3 agencies tout PMA's value
OMB's Johnson says score cards improved agencies' effectiveness in the past 7 years
- By Jason Miller
- Mar 20, 2008
Marcus Peacock carries a laminated card in his pocket that lists 10 management goals of the Environmental Protection Agency for 2008. Peacock, EPA’s deputy administrator, uses those bullet points to remind himself of what is possible in his final nine months in office.
Those goals include developing a performance management division at EPA and deploying an electronic dashboard system in each region to track performance metrics.
Peacock has another long-shot goal for EPA: to earn the President’s Quality Award for a second straight year. No agency has done that.
Peacock, a former Office of Management and Budget official, said EPA is within reach of its goals based on its progress on the President’s Management Agenda.

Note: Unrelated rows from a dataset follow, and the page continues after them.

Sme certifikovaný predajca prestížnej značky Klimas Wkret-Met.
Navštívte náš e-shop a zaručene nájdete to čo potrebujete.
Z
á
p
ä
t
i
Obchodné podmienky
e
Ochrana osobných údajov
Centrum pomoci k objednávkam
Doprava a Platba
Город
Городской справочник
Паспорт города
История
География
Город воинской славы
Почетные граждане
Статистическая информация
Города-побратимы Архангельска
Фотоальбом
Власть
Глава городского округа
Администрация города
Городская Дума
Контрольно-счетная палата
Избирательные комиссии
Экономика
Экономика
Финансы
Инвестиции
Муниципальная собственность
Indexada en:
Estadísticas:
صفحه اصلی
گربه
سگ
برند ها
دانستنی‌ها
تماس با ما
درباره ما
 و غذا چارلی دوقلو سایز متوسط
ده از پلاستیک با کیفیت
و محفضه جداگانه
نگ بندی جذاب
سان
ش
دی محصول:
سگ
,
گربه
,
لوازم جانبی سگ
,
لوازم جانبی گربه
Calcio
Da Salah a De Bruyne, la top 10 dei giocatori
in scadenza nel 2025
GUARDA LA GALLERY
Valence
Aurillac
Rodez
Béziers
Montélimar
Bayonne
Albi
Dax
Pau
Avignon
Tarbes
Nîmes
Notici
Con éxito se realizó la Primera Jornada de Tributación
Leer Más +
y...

EPA, the Social Security Administration and the Labor Department were the only agencies that received green scores on the latest PMA score card in all five management categories: e-government, human capital, competitive sourcing, financial performance, and budget and performance integration.
OMB grades agencies each quarter on their success in meeting goals in each category. Labor has received green scores in all five areas on nine of the past 10 score cards.
“These three agencies today are quite advanced in their ability to be effective,” said Clay Johnson, OMB’s deputy director for management.
“We’ve come a long way in the last six to seven years, and all of this is because of work done by federal employees.”
Johnson showed the first score card from 2001, which had mostly red scores, indicating unsatisfactory. In contrast, the yellow and green ratings that dominate the most recent score card indicate mixed results and success.
OMB said 82 percent of all scores are yellow or green, up from 75 percent in 2006 and 15 percent in 2001. There are 17 red scores, but only two are for e-government.
EPA earned its latest green score by further implementing a human capital plan, Peacock said. The agency has had a workforce plan since 2003, but it has gained a better understanding of where its skill gaps are and what needs to be done to close them, he said.
“We have about 12 skill sets or competencies that we will need in the near future,” Peacock said. “We’ve worked on four of them and are starting on the other eight.”
SSA’s final push for a green rating occurred when it awarded a contract to Carlson-Wagonlit Government Travel, one of the three governmentwide e-travel systems, said Mary Glenn-Croft, the agency’s deputy commissioner for budget, finance and management.
“We worked with OMB to develop a migration plan,” Glenn-Croft said. “That gave us a double jump — from red to green. I don’t think any agency has done that before.”
Glenn-Croft said the PMA is helping SSA prepare for the baby boom retirement wave that started in January. “We will be able to deal with this workload better because of the PMA,” she said. “We have improved productivity by at least 2 percent a year since 2001.”
Patrick Pizzella, Labor’s assistant secretary for administration and management and chief information officer, pointed to a reduction in the number of performance management systems departmentwide from eight to one.
“We have 6.3 percent fewer full-time employees than we did in 2001 and our discretionary budget is lower, but productivity is up,” Pizzella said. “The key to this all was putting in place a human capital plan. Because human capital runs through the other four PMA areas, we had to get it right first.”